For those of you not familiar with linear regression the R² value measures the goodness of fit between the data sample and the calculated trend line. A value of 1 represents a perfect fit.

I decided to explore this observation a bit further as Person.StateProvince is quite a small set of data.

Preparing Adventureworks2014 for experimentation

I expanded the database and log file each to 1GB so that I could create my test data.

When I experiment I use SQLCMD mode as this allows me to parameterise what I am trying to do to a greater extent than T-SQL variables normally allow. SQLCMD mode can be switched on from the "Query" menu and appears near the bottom of the screen as cir led in RED below

The snippet of code below ensures that the recovery model for the database is set to SIMPLE and prints a confirmation message just to be sure.

:setvar DB Adventureworks2014
USE $(DB)
GO
IF EXISTS(SELECT 1 FROM sys.databases WHERE name = '$(DB)' AND recovery_model_desc<>'SIMPLE')
       BEGIN
              ALTER DATABASE $(DB) SET RECOVERY SIMPLE
              PRINT 'DB RECOVERY MODEL CHANGED:  SIMPLE'
       END
GO
DECLARE @RecoveryModelName  NVARCHAR(120)
SELECT @RecoveryModelName=recovery_model_desc
FROM sys.databases
WHERE name = '$(DB)'
RAISERROR('DB RECOVERY MODEL FOR $(DB) = %s',10,1,@RecoveryModelName) WITH NOWAIT
GO

The next step is to create a table to hold a large number of seed values and their associated RAND() value.

IF EXISTS(SELECT 1 FROM sys.objects WHERE object_id=OBJECT_ID('dbo.RandomTest'))
BEGIN
       DROP TABLE dbo.RandomTest
       PRINT 'TABLE DROPPED: dbo.RandomTest'
END
GO
CREATE TABLE dbo.RandomTest (
       SeedValue INT NOT NULL
              CONSTRAINT PK_RandomTest PRIMARY KEY CLUSTERED,
       RANDNumber FLOAT NULL
)
GO

Populating the dbo.RandomTest table

We want to generate a respectable number of seed values and their associated RAND() values.

The use of a cross join on sys.columns is a useful way of generating a large number of records. If there are 2,000 records in sys.columns then the cross join will produce 2,000 x 2,000 = 4,000,000 records.

The query below makes use of the cross join trick in the Common Table Expression (CTE) but caps the number of records used to 1 million in the query that consumes the CTE.

--Populate our experiment table
WITH cte(SequentialNumber)
AS (   SELECT ROW_NUMBER() OVER (ORDER BY C1.Column_Id)
              FROM sys.columns AS C1,sys.Columns AS C2
)
INSERT INTO dbo.RandomTest (SeedValue,RANDNumber)
SELECT TOP 1000000 SequentialNumber,RAND(SequentialNumber)
FROM cte
GO
CHECKPOINT
GO

Evaluating the results

I wanted to gain some form of metric for the relationship between the seed value and its associated RAND() value.

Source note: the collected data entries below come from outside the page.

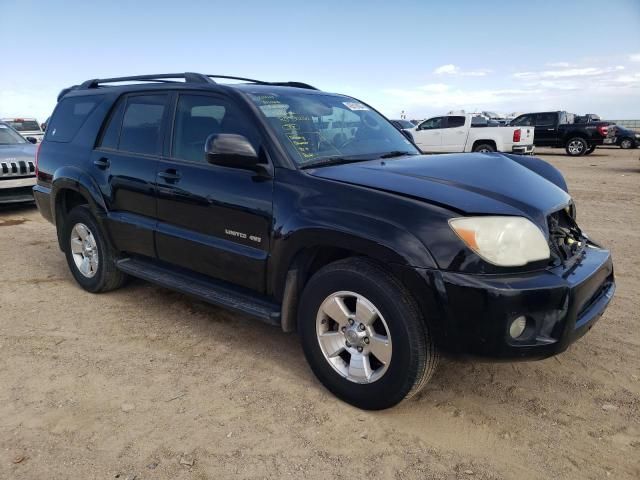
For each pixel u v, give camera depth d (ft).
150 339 12.60
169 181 12.28
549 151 83.10
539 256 8.59
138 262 14.12
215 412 9.57
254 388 10.41
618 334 12.76
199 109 12.21
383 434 8.98
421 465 8.25
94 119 15.03
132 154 13.53
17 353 11.81
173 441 8.73
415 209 8.68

I wanted to compare the random number generated for a seed with that of the next sequential seed. If the current random value is less than the next random value then I wanted to count those occurrences.

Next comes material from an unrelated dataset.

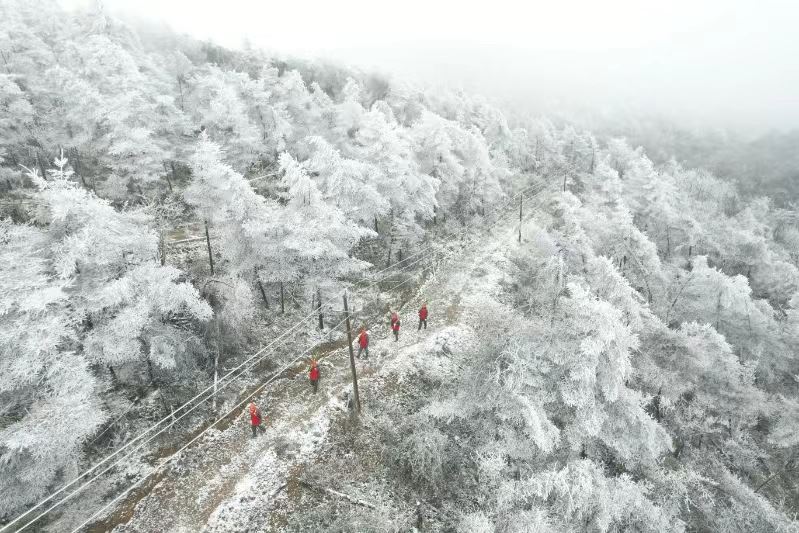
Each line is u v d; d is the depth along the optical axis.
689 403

WITH cte(Seed1, Seed2,  InOrder)
AS (
SELECT A.SeedValue, B.SeedValue,CASE WHEN A.RANDNumber<B.RANDNumber THEN 1 ELSE 0 END
FROM dbo.RandomTest AS A
       LEFT JOIN dbo.RandomTest AS B
       ON A.SeedValue = B.SeedValue-1
)
SELECT
       OutOfOrder=COUNT(*)-COUNT (NULLIF(InOrder,1)),
       InOrder=COUNT(*)-COUNT (NULLIF(InOrder,0))
FROM cte
GO

NULLIF returns a NULL value if all arguments are equal
COUNT will only count the non-null values.

My query returned the following result set.

OutOfOrder	InOrder
20	999,980

Implications of ordered random numbers

Clearly RAND() produces a value that is highly correlated with its seed.

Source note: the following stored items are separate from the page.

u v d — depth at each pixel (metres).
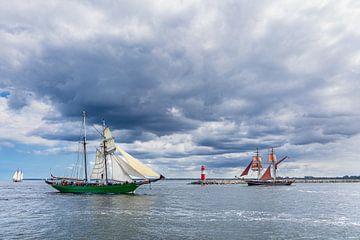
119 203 84.88
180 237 43.19
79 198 100.69
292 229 48.66
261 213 65.81
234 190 162.88
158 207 76.00
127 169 116.62
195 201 93.00
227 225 51.59
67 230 47.69
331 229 48.88
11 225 52.16
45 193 134.75
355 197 112.25
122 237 43.19
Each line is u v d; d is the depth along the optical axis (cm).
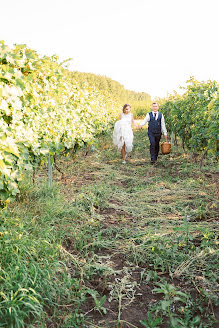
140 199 483
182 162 763
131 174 668
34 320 205
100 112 1169
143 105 3177
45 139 436
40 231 319
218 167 663
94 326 211
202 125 656
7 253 249
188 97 780
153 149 783
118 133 774
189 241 327
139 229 368
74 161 746
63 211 392
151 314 225
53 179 577
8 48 272
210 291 240
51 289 234
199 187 532
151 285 261
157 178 613
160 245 307
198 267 279
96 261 296
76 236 335
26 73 339
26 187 445
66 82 554
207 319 216
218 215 399
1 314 194
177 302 236
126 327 212
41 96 418
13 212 360
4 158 269
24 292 214
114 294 247
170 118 1072
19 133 329
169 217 403
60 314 219
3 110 279
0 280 225
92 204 439
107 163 793
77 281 251
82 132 618
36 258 269
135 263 295
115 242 332
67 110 549
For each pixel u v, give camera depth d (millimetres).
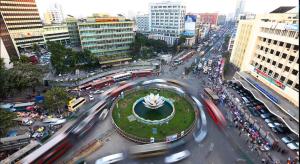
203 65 111750
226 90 77000
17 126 54781
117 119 58688
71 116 60438
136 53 124062
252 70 72562
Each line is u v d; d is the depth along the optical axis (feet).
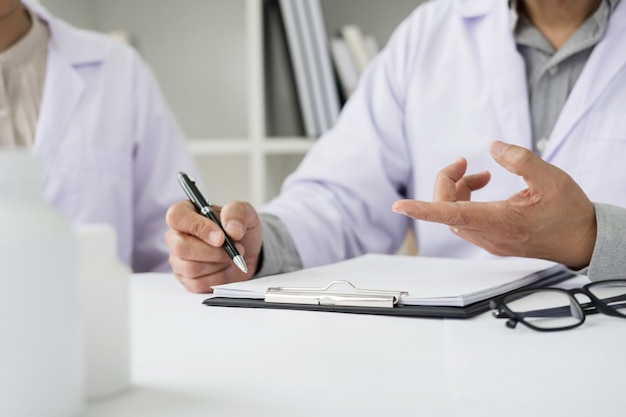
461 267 2.67
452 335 1.76
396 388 1.35
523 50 3.80
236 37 7.06
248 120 7.13
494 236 2.41
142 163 4.81
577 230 2.43
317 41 5.94
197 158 7.13
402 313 1.98
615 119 3.49
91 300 1.26
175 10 7.07
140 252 4.81
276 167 6.64
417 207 2.31
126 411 1.22
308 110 6.00
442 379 1.40
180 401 1.27
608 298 2.06
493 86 3.78
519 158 2.36
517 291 2.02
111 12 7.09
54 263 1.04
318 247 3.40
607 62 3.51
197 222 2.52
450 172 2.65
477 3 4.01
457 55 3.97
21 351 1.01
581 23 3.64
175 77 7.13
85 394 1.25
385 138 4.06
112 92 4.73
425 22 4.17
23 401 1.01
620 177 3.43
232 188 7.13
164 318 2.01
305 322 1.93
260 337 1.76
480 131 3.80
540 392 1.31
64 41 4.66
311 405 1.25
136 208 4.83
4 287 1.00
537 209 2.38
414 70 4.07
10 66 4.53
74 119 4.58
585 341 1.69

Back in the days of the Commodore VIC20 the trick to getting the BASIC RND() function to produce a decent sequence of random numbers was to seed it with a timer value.

The equivalent .NET function also defaults to using a timer based seed when no seed is specified.

The T-SQL equivalent clearly will not work on two fronts:-

The correlation with the sequential seed as described above
The conversion of CURRENT_TIMESTAMP (or GETDATE()) to a seed value is simply too coarse grained.

Consider the query below:

SELECT CAST(CURRENT_TIMESTAMP AS FLOAT)

The integer portion of the value represents the days elapsed since 1^st January 1900.
The decimal portion is a fraction of a day.

To keep the value within the bounds of a 32 bit integer we can multiply timestamp value by 10,000. This allows us to make use of up to 4 decimal places.

0.001 of a day = 8.64 seconds. Even if sequential seeds did produce a random distribution we would still not be able to use the timer unless we only generated a number every 8.6 seconds!

Does the .NET framework offer a better solution?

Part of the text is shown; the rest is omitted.